The "closed" scuba rig design allows a diver to reuse the same gas. A diver's exhaled breath is passed through a chemical in one of the cylinders to remove the carbon dioxide and the diver then breathes the "cleaned" gases over and over again. New oxygen is added automatically as consumed. Using this system, the diver can stay underwater longer and no bubbles come to the surface.
Types of Diving -- Saturation Diving
"Saturation diving" is a technique developed by the U.S. Navy in the late 1950s that permits divers to remain at high pressures for weeks or months without having to often undergo decompression and waste the diver's time. Researchers discovered that when a diver is underwater for a long time -- days or weeks, for example - the time needed to decompress reaches a maximum and stable point. The diver becomes "saturated" and no longer accumulates additional gas such as nitrogen or helium.

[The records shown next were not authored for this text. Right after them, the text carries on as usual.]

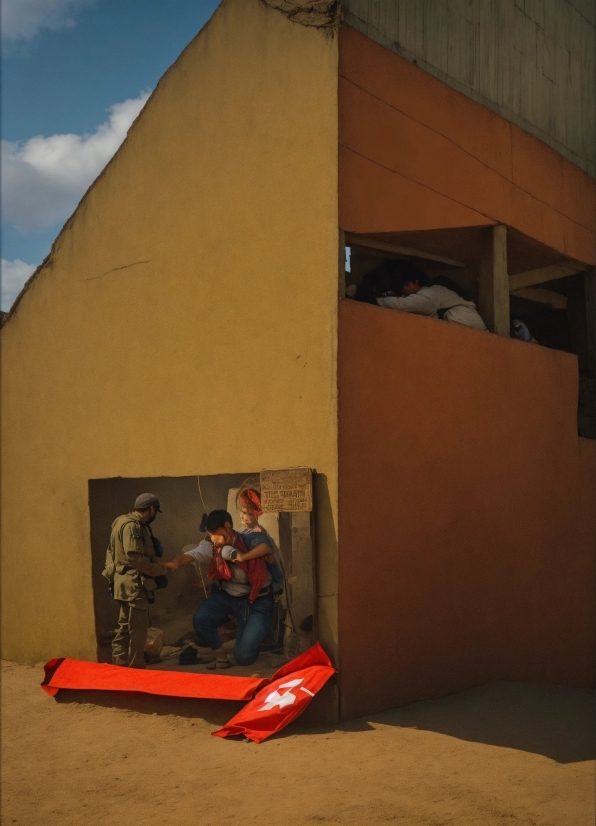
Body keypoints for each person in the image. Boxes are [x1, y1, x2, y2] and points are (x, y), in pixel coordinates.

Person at [172, 509, 274, 668]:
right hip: (229, 598)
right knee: (201, 618)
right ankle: (221, 657)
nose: (214, 539)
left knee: (243, 656)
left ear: (227, 527)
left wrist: (241, 557)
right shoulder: (215, 545)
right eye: (210, 535)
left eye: (216, 534)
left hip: (257, 602)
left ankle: (257, 634)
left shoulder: (249, 539)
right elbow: (192, 554)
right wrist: (176, 563)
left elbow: (265, 546)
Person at [104, 493, 177, 669]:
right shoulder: (133, 527)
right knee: (137, 630)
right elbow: (135, 559)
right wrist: (160, 570)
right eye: (155, 511)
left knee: (123, 628)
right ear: (151, 509)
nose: (155, 515)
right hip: (134, 586)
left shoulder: (120, 521)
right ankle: (136, 667)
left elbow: (111, 553)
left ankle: (119, 665)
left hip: (122, 584)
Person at [356, 260, 487, 331]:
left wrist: (378, 300)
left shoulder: (430, 294)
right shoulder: (431, 293)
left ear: (415, 282)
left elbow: (405, 305)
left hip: (470, 328)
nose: (402, 290)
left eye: (404, 285)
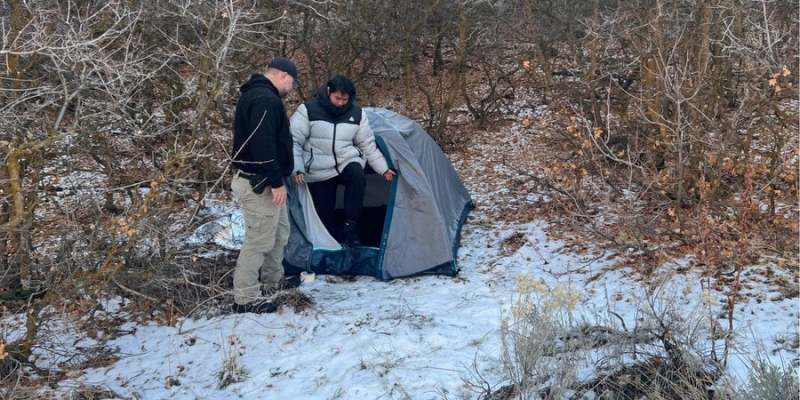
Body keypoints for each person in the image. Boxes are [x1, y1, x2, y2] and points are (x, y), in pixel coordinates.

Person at [230, 57, 302, 314]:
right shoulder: (264, 99)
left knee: (279, 233)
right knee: (259, 241)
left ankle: (273, 282)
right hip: (259, 184)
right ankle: (244, 299)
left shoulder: (260, 96)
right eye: (292, 83)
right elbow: (262, 146)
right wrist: (275, 182)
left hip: (267, 182)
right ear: (283, 75)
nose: (291, 89)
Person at [291, 75, 396, 247]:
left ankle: (350, 226)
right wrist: (298, 168)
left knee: (357, 174)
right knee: (324, 217)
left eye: (345, 99)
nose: (341, 103)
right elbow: (294, 140)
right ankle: (331, 236)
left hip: (345, 161)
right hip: (318, 167)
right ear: (328, 92)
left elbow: (367, 144)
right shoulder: (308, 110)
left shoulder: (357, 113)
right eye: (337, 98)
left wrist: (383, 169)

In other words, decompression time for a diver who has been underwater for one day may be the same as for a diver who has been down for a week.
Divers operating in the saturation mode live underwater and work out of a pressurized facility, such as a diving bell or underwater habitat, typically for a week or more, as in NOAA's Aquarius habitat at Key Largo, Florida, or in the North Sea oil fields. These facilities are maintained at the pressure of the depth at which the diver will be working. Today, a great deal of underwater work is done using remotely operated vehicles (ROVs) that are controlled from the surface. Still, there are some underwater jobs only a human diver can accomplish.
Types of Diving -- Diving in a Heavy-Walled Vessel
Heavy-walled vessels can withstand tremendous underwater pressures and maintain their internal pressure at or near sea level pressure -- a pressure called "one atmosphere" or "one atm."
Such vessels include: the bathysphere -- an unpowered hollow steel ball lowered from the surface support ship by steel cable; the bathyscaphe -- a bathysphere with buoyancy control so that cable is not needed for descent and ascent; and the submarine -- which can travel great distances in any direction under its own power.
All these vessels require a system to provide fresh air (usually by adding oxygen to the existing air) and to get rid of exhaled carbon dioxide (with soda lime, lithium hydroxide, or similar chemical compounds that take up carbon dioxide). A modern extension of the one-atmosphere vessel is the self-contained armored diving suit, flexible yet able to withstand pressures at depth. In effect, a diver in one of these armored suits becomes almost like a small submarine.